Document section =>

In my previous article I mentioned that HANA was a major enabler of Pervasive BI, as it allows for real-time data to be brought into the Data Warehouse.
In this article I would like to explore some technical options on how this can be done in practice, i.e. how real-time data can be brought into the Enterprise Data Warehouse to be analysed together with historical data.
BW powered by HANA – LSA++
Before jumping straight into the architecture of real-time data into the Enterprise Data Warehouse, I will first briefly introduce the architecture of BW powered by HANA: LSA++.
Most traditional Enterprise Data Warehouses are built using a Layered Scalable Architecture (LSA) – this architecture makes the EDW a more robust, scalable and flexible system, that can cope with changes in business, technology and requirements. LSA is built with several layers, and data is physically copied from one layer to another. It is not uncommon for traditional data warehouses to have three copies of the same data in each layer: Acquisition, Transformation, Data Mart.
When we implement BW on HANA, we can create a different flavour of Layered Scalable Architecture, much simpler, smaller, faster and that relies more on virtual objects and less on copy of data between layers – It is called LSA++.

Task requirements =>
1) In the text on BW powered by HANA, what does LSA stand for?
2) Name every layer in which the text on BW powered by HANA says a traditional data warehouse may keep a copy of the same data.
3) Please duplicate the part of the text on BW powered by HANA starting with "In this article" and going on through "by HANA: LSA++.".

Available data =>
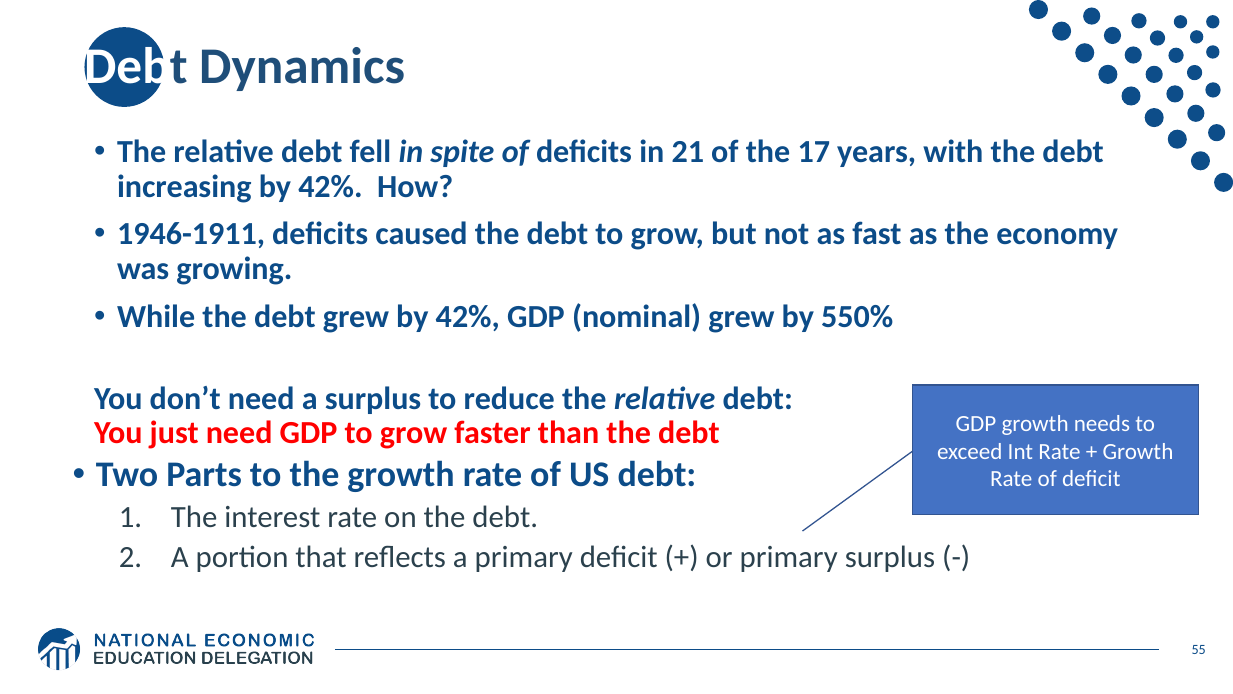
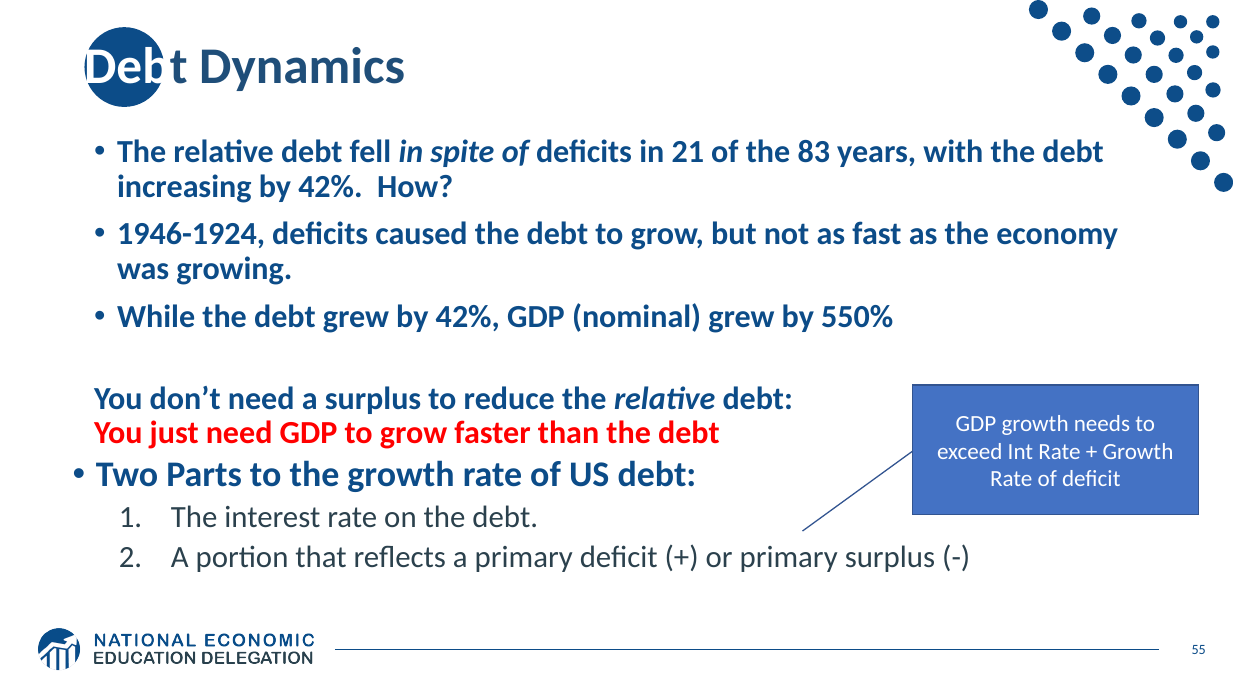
17: 17 -> 83
1946-1911: 1946-1911 -> 1946-1924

Results for each task =>
1) Layered Scalable Architecture

2) Acquisition, Transformation, Data Mart

3)
In this article I would like to explore some technical options on how this can be done in practice, i.e. how real-time data can be brought into the Enterprise Data Warehouse to be analysed together with historical data.
BW powered by HANA – LSA++
Before jumping straight into the architecture of real-time data into the Enterprise Data Warehouse, I will first briefly introduce the architecture of BW powered by HANA: LSA++.